We moved on, in no particular direction, neither Dunc or myself in any hurry to return home to bed. The air felt good on my face, clean and crisp, and the sky was clear and vast above.
Soon there were flashes of light through the trees near the top of the park, at the edge of the playground. Duncan saw them first, pausing mid-step to watch, a low, nearly inaudible whine in his throat. It was an orange glow, then two orange glows, spinning madly around each other, back and forth, slowing and then speeding up until they were bright streaks in the air, like the rotors of a helicopter. Then I smelled smoke and realized it was fire. Someone was dancing and juggling fire at the top of the park under the red moon. I coaxed Duncan forward and moved slowly in the direction of the twin balls of flame and the person who controlled them.
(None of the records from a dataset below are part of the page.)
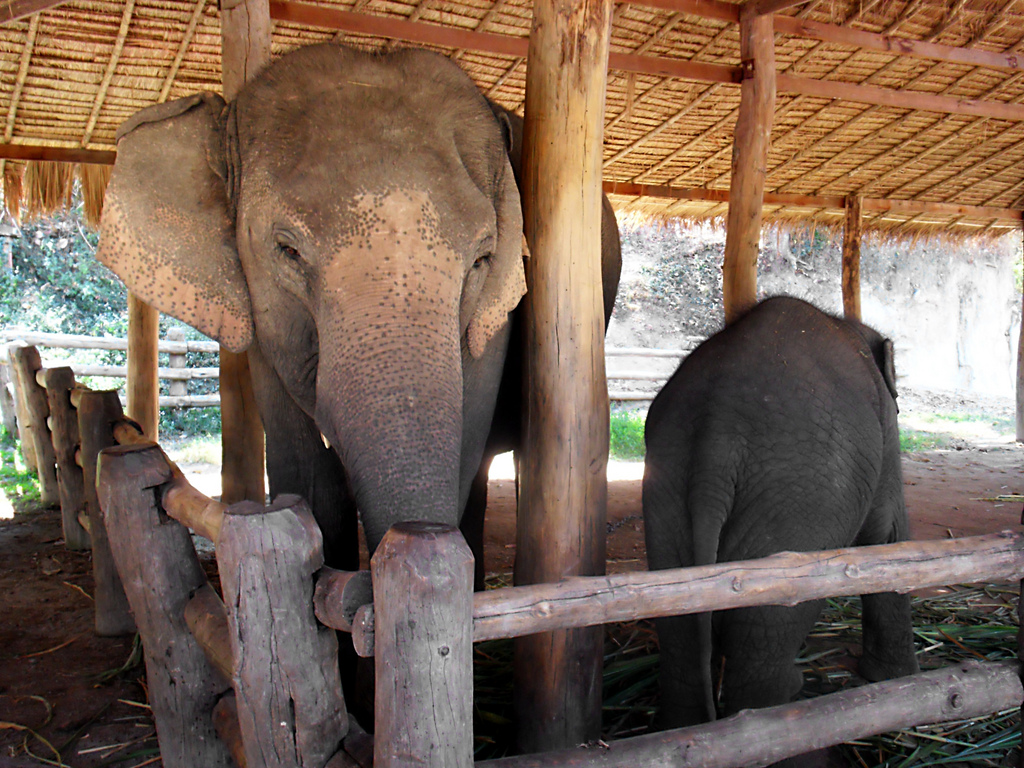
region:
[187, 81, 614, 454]
the head of a elephant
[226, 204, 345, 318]
the eye of a elephant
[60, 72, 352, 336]
the ear of a elephant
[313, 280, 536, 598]
the trunk of a elephant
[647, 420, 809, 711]
the tail of a elephant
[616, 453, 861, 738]
the back legs of a elephant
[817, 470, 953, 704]
the front leg of a elephant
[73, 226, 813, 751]
a fence around a elephant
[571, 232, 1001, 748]
a small grey elaphant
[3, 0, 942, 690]
two elephants under a ramada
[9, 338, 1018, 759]
low split-rail fence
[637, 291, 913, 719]
elephant has tail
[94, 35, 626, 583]
elephant has right ear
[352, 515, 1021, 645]
top rail of split-rail fence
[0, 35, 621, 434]
vegetation behind elephant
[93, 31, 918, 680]
one elephant is smaller than other elephant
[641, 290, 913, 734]
small baby elephant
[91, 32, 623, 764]
large elephant with a light colored speckled face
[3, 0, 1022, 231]
thatch roof pen covering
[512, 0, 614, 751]
wooden roof support beam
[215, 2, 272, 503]
wooden roof support beam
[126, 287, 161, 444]
wooden roof support beam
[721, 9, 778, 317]
wooden roof support beam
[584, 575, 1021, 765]
green reeds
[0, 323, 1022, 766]
fencing partially enclosing a pen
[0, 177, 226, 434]
green climbing vines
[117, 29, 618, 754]
A large elephant in a pen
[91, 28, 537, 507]
Elephants head gray and tanish color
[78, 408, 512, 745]
A wooden post fence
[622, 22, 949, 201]
A wooden slat roof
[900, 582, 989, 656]
Straw in the elephants pen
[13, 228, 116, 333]
Trees on the other side of pen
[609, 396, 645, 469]
Green grass on other side of fence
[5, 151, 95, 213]
Rafia trim hanging off the roof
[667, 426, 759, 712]
Small elephants tail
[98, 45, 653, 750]
a large elephant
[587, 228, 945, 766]
a baby elephant in fence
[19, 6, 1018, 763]
two elephants in a fence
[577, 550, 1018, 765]
grass on the dirt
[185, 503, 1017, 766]
a grey wooden fence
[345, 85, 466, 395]
spots on the elephants skin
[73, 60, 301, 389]
the ear on a elephant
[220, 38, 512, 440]
the face of a large elephant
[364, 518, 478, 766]
the corner fence post of the cage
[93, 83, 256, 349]
the ear of an elephant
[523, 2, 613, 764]
a floor to ceiling support pole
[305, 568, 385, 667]
two fence rails close to each other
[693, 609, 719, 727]
the tail of an elephant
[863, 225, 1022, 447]
the glare of sunshine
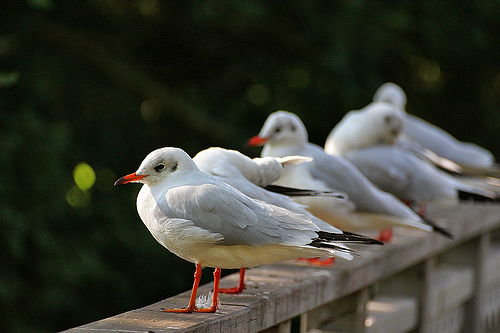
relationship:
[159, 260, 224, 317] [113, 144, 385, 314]
red legs of bird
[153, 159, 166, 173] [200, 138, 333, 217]
eye of bird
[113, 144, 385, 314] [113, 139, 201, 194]
bird has white head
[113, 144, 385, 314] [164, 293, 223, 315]
bird has orange feet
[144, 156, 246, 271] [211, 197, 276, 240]
bird has wing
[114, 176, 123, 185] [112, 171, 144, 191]
tip on beak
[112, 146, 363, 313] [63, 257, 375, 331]
bird resting on rail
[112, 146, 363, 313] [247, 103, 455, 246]
bird resting with bird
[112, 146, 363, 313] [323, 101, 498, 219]
bird resting with bird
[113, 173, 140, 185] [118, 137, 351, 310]
beak on bird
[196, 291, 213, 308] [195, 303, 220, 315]
feather by foot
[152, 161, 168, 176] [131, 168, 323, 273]
eye of bird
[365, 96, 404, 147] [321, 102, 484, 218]
head belonging to bird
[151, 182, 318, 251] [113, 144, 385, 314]
wing belonging to bird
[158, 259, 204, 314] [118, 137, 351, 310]
leg belonging to bird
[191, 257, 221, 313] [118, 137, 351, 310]
leg belonging to bird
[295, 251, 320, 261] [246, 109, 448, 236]
leg belonging to bird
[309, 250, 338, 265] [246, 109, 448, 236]
leg belonging to bird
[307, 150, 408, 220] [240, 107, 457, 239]
wing belonging to bird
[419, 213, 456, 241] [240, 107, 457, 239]
tail feather belonging to bird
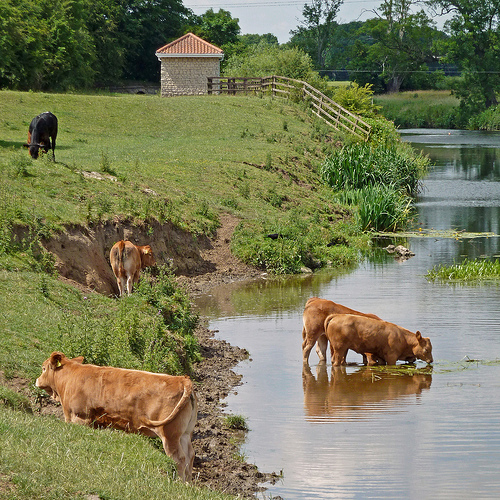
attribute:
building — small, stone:
[152, 33, 223, 90]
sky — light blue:
[245, 10, 285, 23]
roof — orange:
[142, 41, 244, 77]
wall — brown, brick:
[160, 59, 219, 94]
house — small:
[154, 34, 224, 95]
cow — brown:
[34, 350, 199, 480]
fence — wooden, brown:
[206, 76, 371, 143]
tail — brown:
[144, 381, 193, 429]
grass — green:
[424, 256, 499, 287]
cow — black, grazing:
[18, 107, 68, 168]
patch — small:
[376, 420, 438, 471]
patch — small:
[174, 138, 198, 164]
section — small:
[230, 81, 256, 90]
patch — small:
[251, 12, 274, 30]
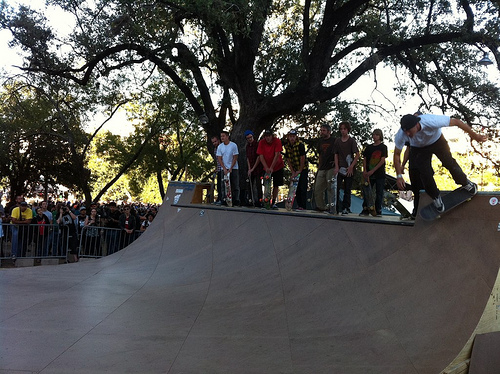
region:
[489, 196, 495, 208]
white mark is spotted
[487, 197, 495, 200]
white mark is spotted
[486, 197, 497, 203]
white mark is spotted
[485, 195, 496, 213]
white mark is spotted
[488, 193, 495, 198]
white mark is spotted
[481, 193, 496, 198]
white mark is spotted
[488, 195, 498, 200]
white mark is spotted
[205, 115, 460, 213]
the skateboarders on the ramp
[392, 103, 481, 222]
the man skateboarding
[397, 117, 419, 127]
the skateboarders black hat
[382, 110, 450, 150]
the white short sleeved shirt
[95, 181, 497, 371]
the skateboarding ramp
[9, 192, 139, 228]
the spectators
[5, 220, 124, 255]
the metal barricades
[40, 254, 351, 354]
the lines on the ramp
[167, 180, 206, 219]
the stickers on the ramp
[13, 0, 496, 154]
the big tree behind the ramp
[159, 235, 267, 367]
a ramp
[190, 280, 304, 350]
a ramp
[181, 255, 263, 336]
a ramp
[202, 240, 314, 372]
a ramp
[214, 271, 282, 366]
a ramp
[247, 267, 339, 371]
a ramp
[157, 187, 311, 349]
a ramp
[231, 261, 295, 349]
a ramp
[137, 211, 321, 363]
the ramp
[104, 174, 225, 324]
the ramp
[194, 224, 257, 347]
the ramp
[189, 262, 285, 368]
the ramp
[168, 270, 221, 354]
the ramp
He was shirtless and alone and standing in the grass not far from where he'd parked his car. The night wanted to paint his glowing chest blue but those spinning balls of fire held it at bay, coloring him the color of the moon, rust and red, and yellowed with waving shadows. His eyes were bright and wide but his face was void of expression as he stared forward into the darkness while his arms and hands seemed to move independently of his body, almost without thought.
After a very long time he slowed and the fire lost its momentum and fell loose at his sides, dripping wet, chemical flames into the dirt at his feet.
"That's amazing," I whispered.
"I thought I was alone," he said, breathing hard and jerking his head to flip his hair out of his eyes. At first I thought him older than me, but once he'd slowed I could see he was hardly twenty, his face smooth and without a blemish.
"I'm sorry. I didn't mean to interrupt you."
"No, no, you didn't interrupt at all. I just didn't expect to see anyone." He quenched the fire in two cans that rested near his feet. "I came out for the moon. I thought I'd dance and celebrate the solstice in my own way. I didn't want to sleep through the eclipse. I wanted to be a part of it."
I knew what he meant. Movement. Movement. It would be a shame to be still on a night like tonight. I had been pulled from bed and brought my best friend to the darkness to be alone with the movement of the earth's shadow across the face of the moon (oh, how wonderful to be there, watching the world move slowly in front of the sun, its light exploding all around the globe upon totality). The same thing had pulled the woman and her own four-legged companion toward the park, and this young man with his fire dance and desire to stand nearly naked in the cold to watch a once in a lifetime event.
It will be two-hundred ninety-three years before this happens again, a lunar eclipse on the winter solstice, and I am grateful that my best friend was at my side, working our way through the night, the moon and the dog star Sirius bright in our eyes, Orion hunting just below, all the stars spread out and bright as though I'd never seen them before, no destination, only a journey at our feet.
I will never forget this night. We moved through it and deep into memory.